Over at St. Cecilia Music Center, the Grand Rapids Symphony’s Crowe Horwath Great Eras and Porter Hills Coffee Classics series will expand from three concerts to four.
Grand Rapids Symphony’s musical family plays an important role throughout the season.
Principal Flutist Christopher Kantner will be soloist in Mozart’s Flute Concerto in G major in DeVos Hall while Principal Second Violinist Eric Tanner and Principal Trumpeter Charley Lea will be featured on the Great Eras Series in St. Cecilia Music Center.
Music Director Laureate David Lockington will return to conduct the Grand Rapids Symphony in DeVos Performance Hall with his wife, violinist Dylana Jenson, making a return solo appearance with the orchestra.
Grand Rapids Symphony Chorus led by Pearl Shangkuan will join the orchestra for two of the best-loved works in the repertoire, Verdi’s Requiem in the fall – one of Lehninger’s all-time favorite pieces to conduct – and Beethoven’s “Choral” Symphony No. 9 in the spring.

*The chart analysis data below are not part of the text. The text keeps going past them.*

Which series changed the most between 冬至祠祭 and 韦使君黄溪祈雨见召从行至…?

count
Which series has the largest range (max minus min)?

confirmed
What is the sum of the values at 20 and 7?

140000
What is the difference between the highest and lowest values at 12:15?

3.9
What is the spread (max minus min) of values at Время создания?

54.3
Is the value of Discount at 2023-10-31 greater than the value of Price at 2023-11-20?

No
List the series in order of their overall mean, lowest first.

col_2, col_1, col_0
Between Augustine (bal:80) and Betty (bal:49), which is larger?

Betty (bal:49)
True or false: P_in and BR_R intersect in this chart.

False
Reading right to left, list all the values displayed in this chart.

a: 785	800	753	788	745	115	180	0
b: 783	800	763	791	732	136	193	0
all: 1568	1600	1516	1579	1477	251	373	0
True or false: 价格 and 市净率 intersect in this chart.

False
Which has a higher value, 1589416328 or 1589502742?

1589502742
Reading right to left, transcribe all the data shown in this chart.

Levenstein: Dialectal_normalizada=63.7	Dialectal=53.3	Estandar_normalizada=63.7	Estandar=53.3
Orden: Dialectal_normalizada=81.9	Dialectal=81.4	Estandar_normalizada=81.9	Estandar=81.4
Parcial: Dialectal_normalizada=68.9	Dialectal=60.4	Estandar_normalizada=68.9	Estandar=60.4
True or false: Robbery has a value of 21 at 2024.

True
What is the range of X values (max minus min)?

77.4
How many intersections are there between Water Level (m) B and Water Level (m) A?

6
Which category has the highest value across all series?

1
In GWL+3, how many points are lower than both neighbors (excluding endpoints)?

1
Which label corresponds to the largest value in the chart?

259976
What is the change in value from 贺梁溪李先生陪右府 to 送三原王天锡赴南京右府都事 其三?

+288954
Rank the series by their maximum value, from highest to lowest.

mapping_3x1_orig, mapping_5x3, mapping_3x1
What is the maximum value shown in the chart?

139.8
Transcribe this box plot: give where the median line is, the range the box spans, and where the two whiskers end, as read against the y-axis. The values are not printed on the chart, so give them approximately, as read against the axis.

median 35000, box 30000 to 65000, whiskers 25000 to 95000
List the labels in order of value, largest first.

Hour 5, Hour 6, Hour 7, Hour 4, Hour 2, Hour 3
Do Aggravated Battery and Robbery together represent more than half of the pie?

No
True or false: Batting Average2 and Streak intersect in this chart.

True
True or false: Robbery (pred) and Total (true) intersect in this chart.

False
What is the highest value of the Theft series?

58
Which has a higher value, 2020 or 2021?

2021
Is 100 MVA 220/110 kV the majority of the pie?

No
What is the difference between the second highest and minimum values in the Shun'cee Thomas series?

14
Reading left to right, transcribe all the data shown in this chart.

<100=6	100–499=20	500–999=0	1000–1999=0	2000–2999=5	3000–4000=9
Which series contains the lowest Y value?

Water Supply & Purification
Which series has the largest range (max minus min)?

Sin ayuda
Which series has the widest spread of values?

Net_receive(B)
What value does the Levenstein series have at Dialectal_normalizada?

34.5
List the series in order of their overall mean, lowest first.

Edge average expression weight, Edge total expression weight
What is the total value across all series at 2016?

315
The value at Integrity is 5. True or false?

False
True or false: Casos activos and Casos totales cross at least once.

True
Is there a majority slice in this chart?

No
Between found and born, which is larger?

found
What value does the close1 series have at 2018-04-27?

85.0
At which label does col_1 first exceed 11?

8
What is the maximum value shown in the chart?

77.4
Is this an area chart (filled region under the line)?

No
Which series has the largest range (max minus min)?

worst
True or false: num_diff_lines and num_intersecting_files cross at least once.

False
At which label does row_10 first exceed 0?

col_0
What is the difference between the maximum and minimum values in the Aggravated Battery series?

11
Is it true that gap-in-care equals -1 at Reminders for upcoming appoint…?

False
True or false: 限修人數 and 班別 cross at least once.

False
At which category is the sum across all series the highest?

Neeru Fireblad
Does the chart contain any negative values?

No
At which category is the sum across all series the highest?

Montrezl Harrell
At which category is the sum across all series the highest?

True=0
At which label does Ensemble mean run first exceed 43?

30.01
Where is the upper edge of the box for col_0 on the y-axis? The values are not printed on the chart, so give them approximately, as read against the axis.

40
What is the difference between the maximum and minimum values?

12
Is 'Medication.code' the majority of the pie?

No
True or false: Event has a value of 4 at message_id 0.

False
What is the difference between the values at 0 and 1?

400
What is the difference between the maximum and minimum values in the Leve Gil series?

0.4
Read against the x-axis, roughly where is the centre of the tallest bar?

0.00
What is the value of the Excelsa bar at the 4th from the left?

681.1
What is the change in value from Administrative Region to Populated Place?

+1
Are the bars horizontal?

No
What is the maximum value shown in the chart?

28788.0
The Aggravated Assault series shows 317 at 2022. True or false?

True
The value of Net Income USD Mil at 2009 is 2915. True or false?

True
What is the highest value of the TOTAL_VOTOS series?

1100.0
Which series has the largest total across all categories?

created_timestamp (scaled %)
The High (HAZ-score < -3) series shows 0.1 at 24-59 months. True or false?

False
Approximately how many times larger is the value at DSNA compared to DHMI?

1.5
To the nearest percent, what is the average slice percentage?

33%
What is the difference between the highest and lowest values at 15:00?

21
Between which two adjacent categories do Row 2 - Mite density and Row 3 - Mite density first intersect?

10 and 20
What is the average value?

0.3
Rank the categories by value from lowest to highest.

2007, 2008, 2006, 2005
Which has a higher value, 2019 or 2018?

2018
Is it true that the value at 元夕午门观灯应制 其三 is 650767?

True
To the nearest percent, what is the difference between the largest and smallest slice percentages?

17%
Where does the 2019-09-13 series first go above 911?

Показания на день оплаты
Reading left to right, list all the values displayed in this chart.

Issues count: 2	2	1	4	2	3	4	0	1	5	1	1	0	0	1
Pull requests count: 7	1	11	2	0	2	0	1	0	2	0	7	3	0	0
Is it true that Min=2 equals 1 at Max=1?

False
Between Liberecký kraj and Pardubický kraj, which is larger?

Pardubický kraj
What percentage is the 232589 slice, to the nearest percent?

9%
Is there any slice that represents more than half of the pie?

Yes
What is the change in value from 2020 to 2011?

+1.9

Even the special guest soloists are almost family beginning with violinist Sarah Chang, who was St. Cecilia Music Center’s 2011 Great Artist, and who happens to be a longtime personal friend of Lehninger’s. She’ll open the Grand Rapids Symphony’s 2017-18 season with West Side Story Suite for Violin and Orchestra, arranged exclusively for her from Leonard Bernstein’s Broadway musical.
Brazilian pianist Nelson Freire, a childhood friend of Lehninger’s mother, pianist Sônia Goulart, is almost a second father to Lehninger.
Last fall, Lehninger and Freire, dubbed “the Boys from Brazil” by the Australian press, toured “down under” to great acclaim, giving concerts in such venues as the famed Sydney Opera House.
“The first time I went to Carnegie Hall to attend a concert, it was a performance with pianist Nelson Freire playing,” Lehninger recalled. “I have great memories of that concert more than 15 years ago. Now we will share the stage performing together. It makes the whole event very special.”
Next season, the Grand Rapids Pops presents a full-length screening of the 1951 film An American in Paris starring Gene Kelly and Leslie Caron with live musical accompaniment. Back by popular demand, the Fox Motors Pops Series celebrates the music of one of the greatest film composers in history with ‘Star Wars’ and More: The Music of John Williams led by Principal Pops Conductor Bob Bernhardt, a protégé of Williams during his tenure as artistic director of the Boston Pops.
The six-concert season, which opens with a salute to the music of Fleetwood Mac by rock group Landslide, includes an evening of Broadway blockbusters with songs from Broadway’s biggest shows of all time including Wicked, Phantom of the Opera, The Sound Of Music, Chicago, A Chorus Line, and Cats.
Bernhardt will be on the podium for the Wolverine Worldwide Holiday Pops, one of three shows he’ll lead on the series. Associate Conductor John Varineau will conduct the other three concerts including The Second City Guide to the Symphony, an evening of sketch comedy and beautiful music featuring The Second City comedy troupe.
Besides the Wolverine Worldwide Holiday Pops in early December, featuring the Grand Rapids Symphony Chorus and Grand Rapids Youth Choruses, the Christmas season will see the return of The Snowman, a screening of the classic holiday animated special with Howard Blake’s musical score played live for the Grand Rapids Symphony’s DTE Energy Foundation Family Series.
Lehninger, who served five years as assistant and associate conductor of the Boston Symphony Orchestra, during which he conducted the BSO on tour in Carnegie Hall, will be on the podium for eight of the 10 Classical series concerts in DeVos Hall. He’ll conduct such monumental works as Richard Strauss’ epic tone poem, Ein Heldenleben or A Hero’s Life.
“It’s a big piece, and it’s a piece I love,” Lehninger said about the work by Strauss. “It shows off the orchestra, and it has a great solo for the concertmaster.”
“It’s really important that we showcase our musicians,” he added. “They are our heroes.”